Exercise objective:
Only the lines containing "nothing" should appear in the answer, copied from the listing below.
§ §
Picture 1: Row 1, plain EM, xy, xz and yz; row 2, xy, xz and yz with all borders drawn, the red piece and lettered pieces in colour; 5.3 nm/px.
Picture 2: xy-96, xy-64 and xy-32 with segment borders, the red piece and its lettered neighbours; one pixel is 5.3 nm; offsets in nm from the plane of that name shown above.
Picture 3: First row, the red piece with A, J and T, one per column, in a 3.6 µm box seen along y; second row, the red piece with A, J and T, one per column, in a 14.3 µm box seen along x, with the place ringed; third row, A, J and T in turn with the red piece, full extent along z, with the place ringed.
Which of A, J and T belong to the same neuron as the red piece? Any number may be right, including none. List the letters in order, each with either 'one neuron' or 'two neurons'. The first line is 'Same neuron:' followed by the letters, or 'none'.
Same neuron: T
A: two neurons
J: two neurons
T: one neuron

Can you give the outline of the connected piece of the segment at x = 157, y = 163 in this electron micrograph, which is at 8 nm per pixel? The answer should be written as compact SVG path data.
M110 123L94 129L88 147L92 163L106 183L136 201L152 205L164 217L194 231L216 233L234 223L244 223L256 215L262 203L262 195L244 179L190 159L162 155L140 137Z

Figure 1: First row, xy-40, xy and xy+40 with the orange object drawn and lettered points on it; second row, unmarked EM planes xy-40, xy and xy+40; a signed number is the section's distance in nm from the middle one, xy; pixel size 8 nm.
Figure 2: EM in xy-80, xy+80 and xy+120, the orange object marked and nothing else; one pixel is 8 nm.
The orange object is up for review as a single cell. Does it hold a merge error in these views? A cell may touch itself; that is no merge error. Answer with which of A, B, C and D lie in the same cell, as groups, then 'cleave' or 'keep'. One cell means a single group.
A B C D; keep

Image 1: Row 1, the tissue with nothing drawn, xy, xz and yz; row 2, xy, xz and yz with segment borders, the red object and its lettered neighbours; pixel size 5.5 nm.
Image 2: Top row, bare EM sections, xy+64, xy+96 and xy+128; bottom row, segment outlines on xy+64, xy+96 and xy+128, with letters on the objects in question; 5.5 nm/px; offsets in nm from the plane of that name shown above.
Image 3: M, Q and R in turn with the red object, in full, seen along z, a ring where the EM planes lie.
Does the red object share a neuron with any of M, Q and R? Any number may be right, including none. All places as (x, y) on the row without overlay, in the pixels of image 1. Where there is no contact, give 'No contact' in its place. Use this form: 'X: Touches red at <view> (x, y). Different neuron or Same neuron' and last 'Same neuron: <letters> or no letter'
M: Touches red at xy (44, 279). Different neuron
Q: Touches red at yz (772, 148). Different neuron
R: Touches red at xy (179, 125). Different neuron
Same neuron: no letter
§ §
Answer box:
Figure 2: EM in xy-80, xy+80 and xy+120, the orange object marked and nothing else; one pixel is 8 nm.
Image 1: Row 1, the tissue with nothing drawn, xy, xz and yz; row 2, xy, xz and yz with segment borders, the red object and its lettered neighbours; pixel size 5.5 nm.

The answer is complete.